AttributeError: 'numpy.ndarray' object has no attribute 'sin'

In VS Code, you can see all the operations you can call as methods of the array by typing the array name + .; e.g., a.. That will show a drop-down list that you can cycle through.

Code Challenge 1.1

Let’s illustrate the speed and simplicity of NumPy vs native Python lists.

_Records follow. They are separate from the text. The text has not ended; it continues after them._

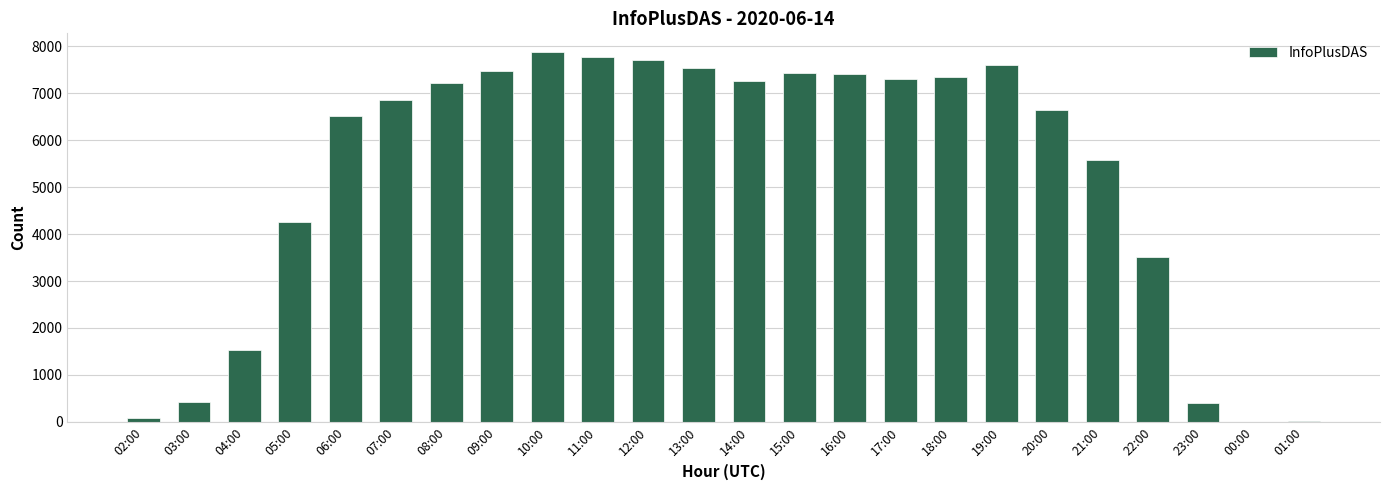

What is the maximum value shown in the chart?

7877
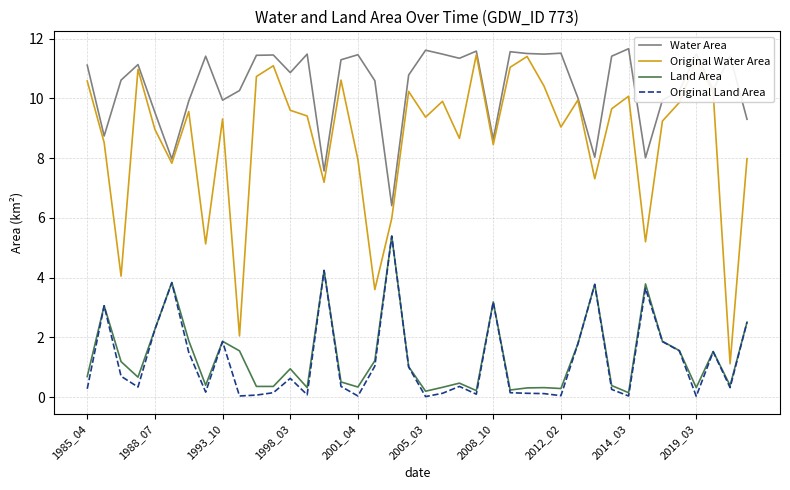

Which series has the largest total across all categories?

Water Area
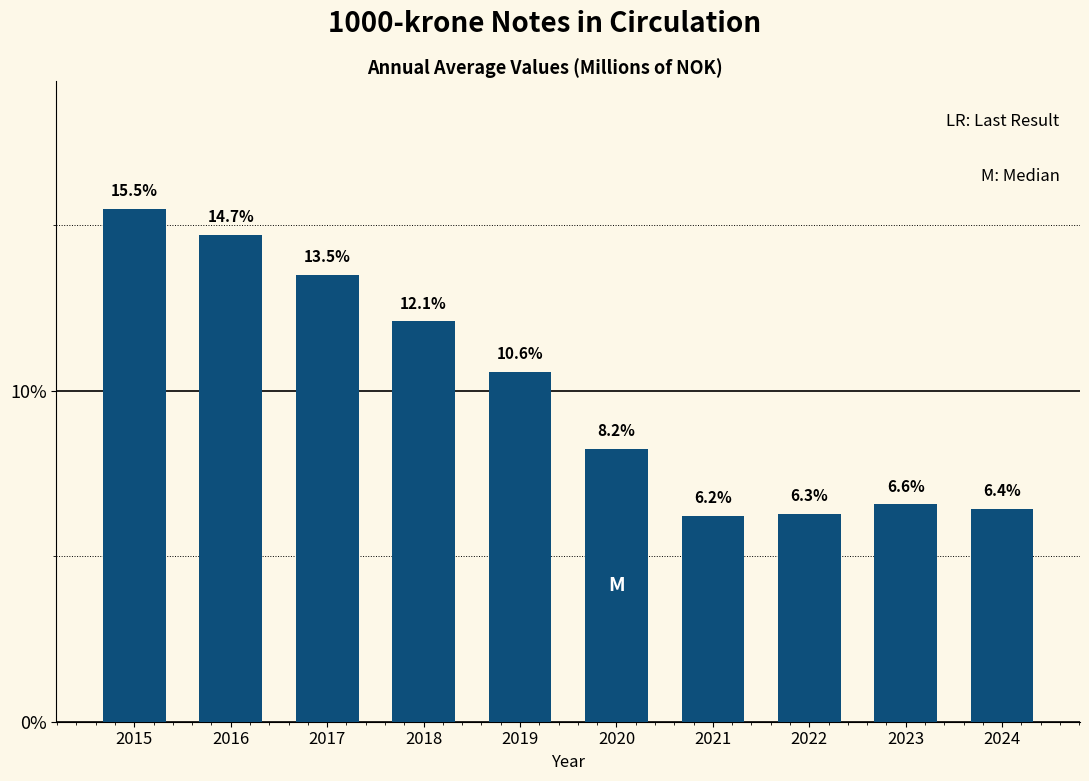

Reading left to right, list all the values displayed in this chart.

2015=15.5	2016=14.7	2017=13.5	2018=12.1	2019=10.6	2020=8.2	2021=6.2	2022=6.3	2023=6.6	2024=6.4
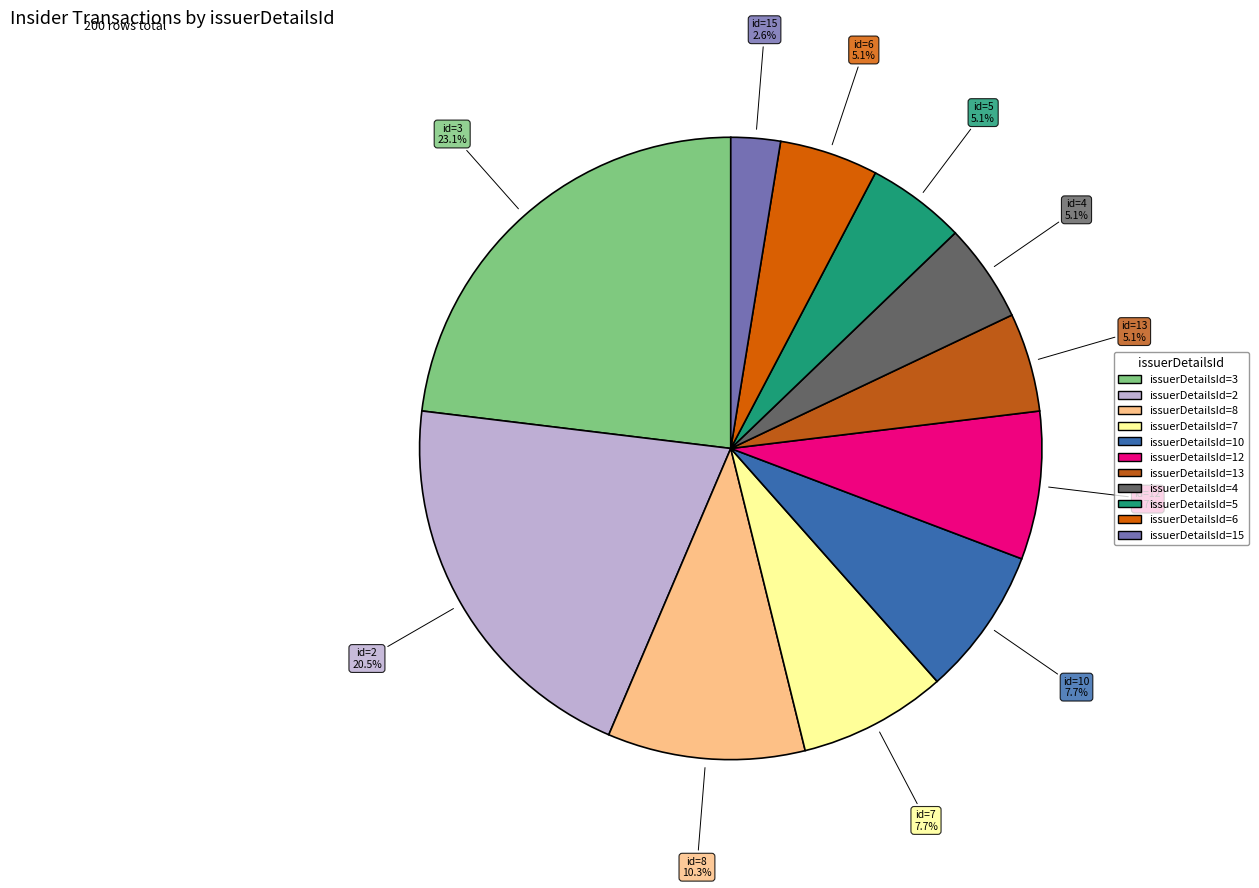

To the nearest percent, what portion does issuerDetailsId=13 represent?

5%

Create a Python array that has 100,000 values equally spaced between 0 and 2*pi (pi = 3.141592653589793).
Calculate the average of the cosine of every value in the Python array. For the cos function, you will need to import the math module.
Repeat steps 1 and 2, but using purely NumPy arrays and functions. You should be able to do step 2 in a single line of code. Note that NumPy has an in-built pi value (np.pi).
Time how long it takes the computer to do Step 2. Compare how long that takes when you use NumPy. When doing the comparison, just time the math operation step, not the array creation. Which is faster? Hint: for timing the Python version, you’ll need to use %%timeit rather than %timeit, as the Python version will require multiple lines of code. Put all the lines in a single cell in your notebook, and put %%timeit at the top to time the entire cell, rather than just a single line.
Which is computationally faster? By what factor?

Solution

To create the Python array:

xsize = 100000
x = [xi*2*np.pi/xsize for xi in range(xsize)]

Evaluation:

import math
y = [math.cos(xi) for xi in x]
sum(y)/len(y)

-3.8771274778262895e-17

Same, with numpy:

import numpy as np
# create the array
x = np.linspace(0, 2*np.pi, xsize)
# take the average of the cosine of the values
np.cos(x).mean()

np.float64(9.99999999994543e-06)

Python timing, in a Jupyter cell:

%%timeit
y = [math.cos(xi) for xi in x]
sum(y)/len(y)

Numpy:

%timeit np.cos(x).mean()

You should get that the numpy version is faster, by a factor of 10-100.